Update on the Carter Case

  An update on the Carter Case in Canada from EPC head, Alex Schadenberg: 
Today, Justice Jo-Ann Prowse upheld the decision by Justice Smith in the Carter case granting Gloria Taylor a constitutional exemption to be killed by euthanasia or assisted suicide.
Paul & Alex in Adelaide SA
* Link to the Euthanasia Prevention Coalition (EPC) media release:
* On June 15, Justice Smith made her decision in the Carter case in BC. Smith decided to:
1. Legalize euthanasia and assisted suicide by overturning Canada's laws that protect people.
2. Order parliament to legalize euthanasia and assisted suicide by June 15, 2013.
3. Granted Gloria Taylor, one of the plaintiffs a constitutional exemption to die by assisted suicide.
* On July 13, the Canadian government appealed the decision and its effects. On August 3, Justice Prowse heard the Crown's motion of a stay of the Constitutional Exemption.

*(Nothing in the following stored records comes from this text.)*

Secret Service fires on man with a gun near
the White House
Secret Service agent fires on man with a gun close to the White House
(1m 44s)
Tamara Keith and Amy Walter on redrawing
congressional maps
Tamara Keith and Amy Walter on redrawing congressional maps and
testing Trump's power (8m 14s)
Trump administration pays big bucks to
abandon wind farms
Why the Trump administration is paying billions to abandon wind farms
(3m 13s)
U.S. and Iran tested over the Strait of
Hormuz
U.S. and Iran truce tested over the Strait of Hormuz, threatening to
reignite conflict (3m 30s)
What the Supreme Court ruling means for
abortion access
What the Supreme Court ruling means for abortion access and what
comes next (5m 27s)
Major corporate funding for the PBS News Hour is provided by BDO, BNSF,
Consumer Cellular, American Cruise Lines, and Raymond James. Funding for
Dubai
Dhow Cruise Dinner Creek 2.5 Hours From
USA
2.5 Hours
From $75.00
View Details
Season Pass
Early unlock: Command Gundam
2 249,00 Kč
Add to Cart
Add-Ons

* Today (August 10) Justice Prowse released a decision upholding the constitutional exemption granting Gloria Taylor death by assisted suicide but reversing the order of parliament to legalize euthanasia and assisted suicide by June 15, 2013. Justice Prowse also informed us that the appeal of the Carter decision will be heard from March 4 - 8, 2013.

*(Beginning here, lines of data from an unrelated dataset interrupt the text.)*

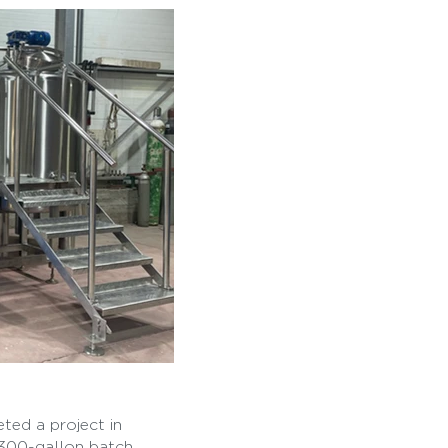
ted a project in
 300-gallon batch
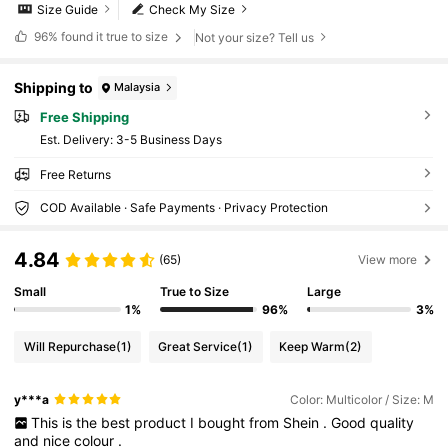
Size Guide
Check My Size
96%
found it true to size
Not your size? Tell us
Shipping to
Malaysia
Free Shipping
​Est. Delivery:
3-5 Business Days
Free Returns
COD Available · Safe Payments · Privacy Protection
4.84
(65)
View more
Small
True to Size
Large
1%
96%
3%
Will Repurchase
(1)
Great Service
(1)
Keep Warm
(2)
y***a
Color: Multicolor / Size: M
This
is
the
best
product
I
bought
from
Shein
.
Good
quality
and
nice
colour
.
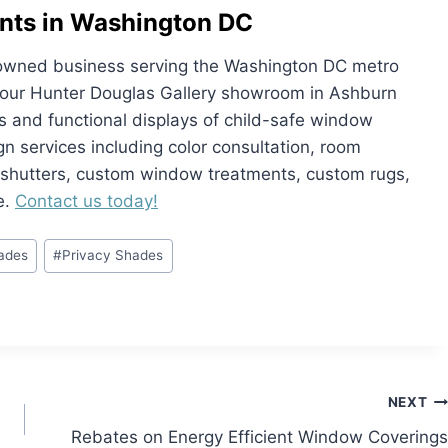
nts in Washington DC
ly owned business serving the Washington DC metro
it our Hunter Douglas Gallery showroom in Ashburn
and functional displays of child-safe window
ign services including color consultation, room
, shutters, custom window treatments, custom rugs,
e.
Contact us today!
hades
#
Privacy Shades
NEXT
Rebates on Energy Efficient Window Coverings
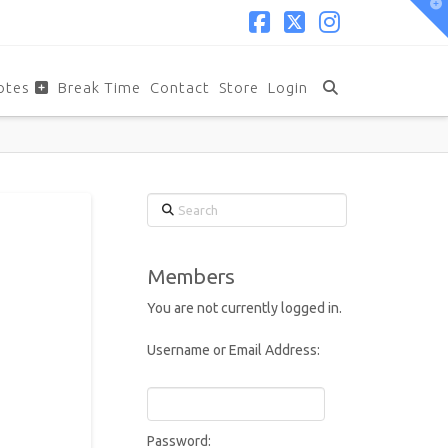
T
t
W
Facebook
X
Instagram
otes
Break Time
Contact
Store
Login
Search
Members
You are not currently logged in.
Username or Email Address:
Password:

EPC intervened in the Carter case at the trial level and we intend to intervene in the Carter case at the BC Court of Appeal.
Donations to the Euthanasia Prevention Coalition can be made at: http://www.euthanasiaprevention.on.ca/Donations.htm
* The decision to uphold the constitutional exemption for Gloria Taylor to die by assisted suicide is concerning because it gives the power over life and death to a judge. EPC is concerned that this decision has, created a regime whereby a judge can determine who lives and who dies in Canada.
* EPC is asking the Government of Canada to appeal the decision of Justice Prowse.
* It is inconceivable that a judge can order death by assisted suicide for Gloria Taylor, which is prohibited by the criminal code, after parliament overwhelmingly rejected assisted suicide in April 2010 by a vote of 228 to 59, and after the Supreme Court of Canada decided in 1993 that Canada's assisted suicide was constitutional.